Reviewer: Charity Bishop
Dickens' story about a mysterious benefactor, a haughty young woman, a kind-hearted boy and the eccentric older woman who brings them all together has captivated readers and film audiences for generations. Once we've met her, we never forget the woman in the rotting wedding gown much less the wonderful cast of characters that surround her. This new adaptation of Great Expectations is beautifully written and perfectly cast. It's worth however long you must wait to see it.
Young Pip (Toby Irvine) merely wants to visit the grave of his parents on Christmas Day. He never anticipated that a criminal (Ralph Fiennes) would loom up out of the mist and threaten him with violence unless he procures a file to help him out of his shackles. Frightened but kind-hearted, Pip steals not just a file but a meat pie as well. The tumult this causes at dinner is interrupted by soldiers in search of two escaped convicts. Magwitch is captured and hauled once more off to prison but before he goes, he confesses to the theft to keep Pip from the wrath of his bitter aunt.
This adventure sets the stage for another transition in his life, when Pip is invited to the home of Miss Havisham (Helena Bonham-Carter), a woman whose house is decaying as much as the wedding gown she hasn't removed since being jilted at the altar many years before, to act as a playmate to her ward, Estella (Helena Barlow). Though finding the girl haughty and cruel, Pip forms an attachment to her that is cruelly interrupted when he is purchased an apprenticeship with his uncle as a blacksmith and forbidden to return. Estella seems beyond his reach forever, until years later when Pip (Jeremy Irvine) is made the recipient of an enormous fortune. Leaving behind his kind-hearted uncle (Jason Flemyng) and best friend, Biddy (Jessie Cave), he journeys to London.
Mr. Jaggers (Robbie Coltrane) sets him up in an apartment with Herbert Pocket (Olly Alexander), but won't reveal who his benefactor is. And when Estella (Holliday Granger) resurfaces, Pip soon finds himself involved in social climbing as he unravels the mystery surrounding not only the woman he loves but also his inheritance.

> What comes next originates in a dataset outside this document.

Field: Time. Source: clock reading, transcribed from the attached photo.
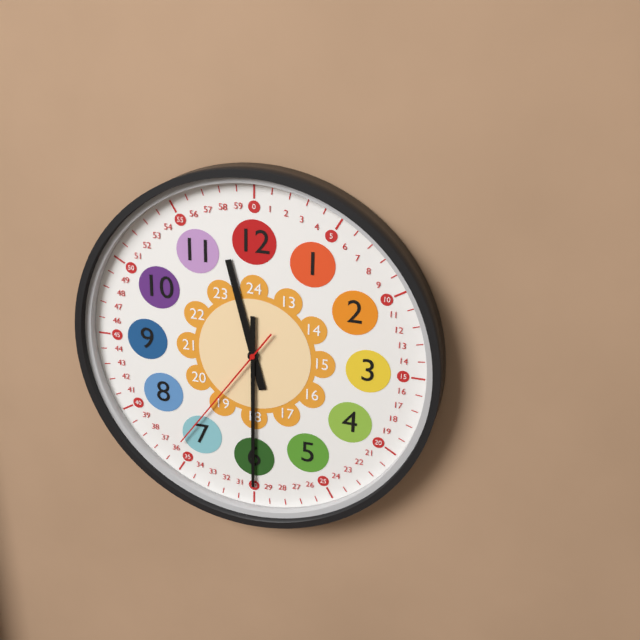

Since this film is just over two hours long, it doesn't detail every nuance of Pip's life and his experiences with other characters in the way the miniseries from last year does, but it's one of the best short Dickens adaptations I have ever seen. It chooses its contents carefully so as to offer us delightful moments that aren't too familiar, in addition to the anticipated revelations and twists and turns. Here present is the little drawbridge of Mr. "Portable Property" Wemmick, as well as the character of Biddy. If anything suffers from the condensed plot, it's that we don't see much of a change in Pip's behavior (this makes him likable throughout, rather than frustrating at times). But I didn't mind it so much because the cast was so wonderful -- and many of them are "unknowns." Helena burst out of her usual "crazy" to play a downright pathetic Miss Havisham. This Estella has simmering emotions beneath the surface, and Pip is terrific. But if anyone stood out, it's Olly Alexander as Herbert Pocket, who completely steals the movie.
The costuming is sumptuous, the score subtle but powerful at the right moments, and I love how the director handled even the more unusual shots, which never take you out of the film but do compliment the lovely cinematography. Fans of the book should know that this adaptation, like many of them, changes the ending to make it more "likable" to modern audiences. I've become so used to these endings that I didn't mind. My only complaint was the "squished" filter on some of the flashbacks, but that minor fault aside, there was never a moment I was not in love with it.
Cleavage in the period gowns.
A few mild profanities.
Two men try and kill one another in a swamp (one tries to drown the other); flashbacks show a woman strangling another woman, and the second woman stabbing her arms with a knife (no contact, some bloody aftermath). Two men struggle in the water and are caught up in a boat's water wheel; a man surfaces bloodied. Someone catches on fire and is shown badly burned (bloody/burned face and hands, before they die).